En Allemagne, les polices affrontent depuis longtemps des violences au nombre desquelles des défilés de Pegida, ou de néonazis. Sans matraquage systématique, sans jets indiscriminés de gaz lacrymogène, sans menottes, sans passage à tabac, sans perte de contrôle. Et pourtant elles protègent les foules, elles subissent des violences, elles séparent des belligérants, elles emploient la force et elles interpellent. C’est tout simplement que le pouvoir politique a décidé de gérer « autrement ». Depuis une quinzaine d’années, le choix a été fait de la « désescalade » et a introduit dans la constitution une « obligation de communication et de coopération » des forces de l’ordre avec les contestataires, inspirée du travail social et visant à réduire la conflictualité dans la confrontation avec des personnes hostiles. Cette politique a participé à une nouveau modèle de maintien de l’ordre en Europe, Suède, Danemark, Hollande, Angleterre, Suisse romande. Nouveau modèle que les polices françaises spécialisées dans le maintien de l’ordre ne peuvent ignorer.

Quand là-bas il s’agit d’empêcher les plus radicaux de nuire, ici l’efficacité politique se compte en nombre d’interpellations et de déferrements. Quand là-bas on installe des écrans géants pour informer la foule, notamment lors des phases critiques de dispersion, et qu’on garantit ainsi la sécurité des manifestant-es, qui est une des missions de service public, ici c’est la stratégie de la tension, l’écrasement et les grenades de désencerclement. Le gouvernement a fait le choix de la violence et de la répression pour discréditer le mouvement social et dissuader les travailleurs de venir manifester leurs désaccords.
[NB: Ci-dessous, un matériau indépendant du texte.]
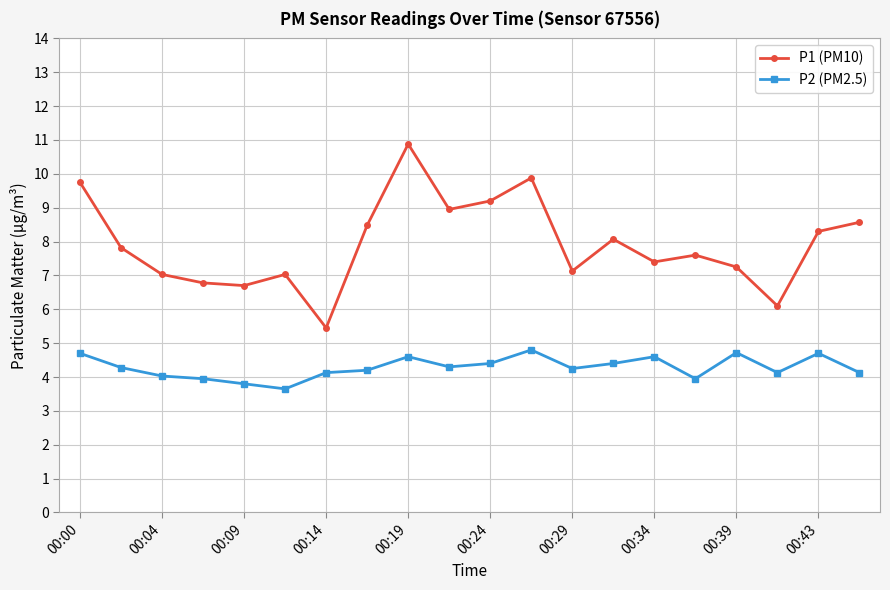

True or false: P2 (PM2.5) and P1 (PM10) cross at least once.

False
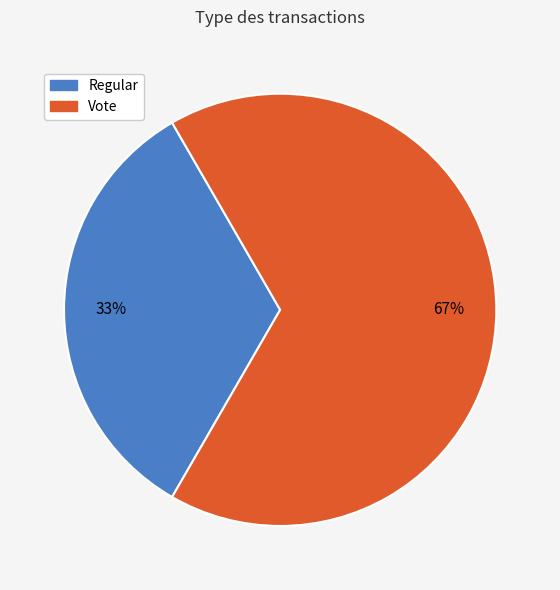

To the nearest percent, what is the average slice percentage?

50%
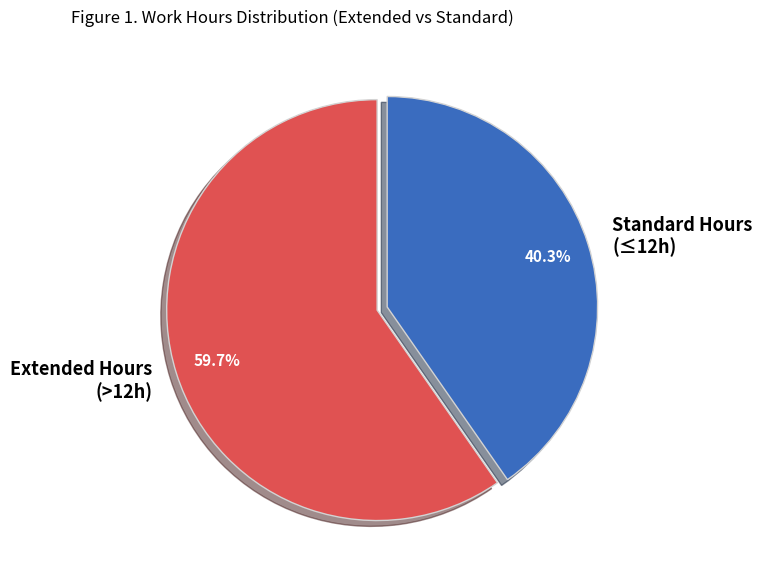

How much of the chart is everything except Standard Hours (≤12h)?

59.7%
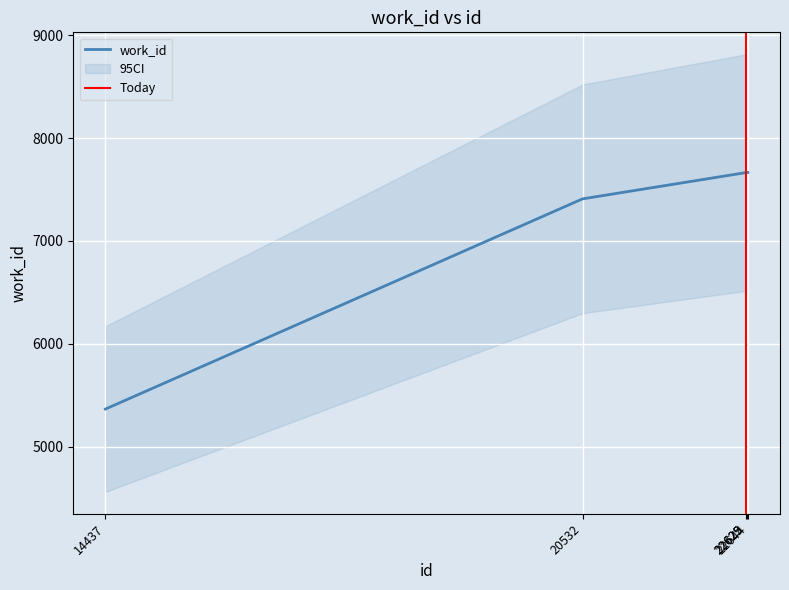

Rank the categories by value from lowest to highest.

14437, 20532, 22625, 22629, 22644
Paris, Rennes, Nantes, Lyon, Saint-Malo.

Combien de blessés parmi les manifestants depuis le début, combien de nez cassés, d’hématomes, de fractures, de suffocations ? Les récentes attaques contre des journalistes, pourtant identifiés dans l’exercice de leur métier, tentent de bâillonner la presse. A Paris, que s’est-il passé exactement pour que Romain, après l’explosion de grenade dont il a été victime, se soit retrouvé avec un œdème cérébral ? A Rennes ce sont trois journalistes qui ont eux-aussi été la cible des attaques policières. Jusqu’aux grilles des collèges, à Saint-Malo, les réponses policières aux expressions de colère, même bonne enfant, sont démesurées et sans la moindre recherche de dialogue.

C’est l’affolement à la tête du pouvoir, au MEDEF, à droite. Ils parlent de « terrorisme social », de « sabotage » et de « guerre civile » et cherchent à décrédibiliser une révolte sociale légitime qu’ils ont provoquée. La violence c’est celle d’un projet de loi qui déséquilibre plus encore le rapport de force aux dépens des salariés. C’est celle d’une société où l’inégalité de pouvoir entre le capital et le travail le dispute à l’oppression que subit la majeure partie de la population. C’est la violence de la précarité et d’un mépris de classe quand on condamne des syndicalistes d’Air France qui déchirent une chemise en défendant leurs emplois, tout en expliquant à des ouvriers qu’ils n’ont qu’à travailler pour se payer des costumes.

La violence c’est celle du 49-3, déni de démocratie et abus de pouvoir de la part du gouvernement. C’est celle aussi de l’état d’urgence, de ses interdictions de manifester et de ses restrictions des libertés publiques. La démocratie est en danger, et partout de jour comme de nuit, le peuple est debout et marche pour la défendre.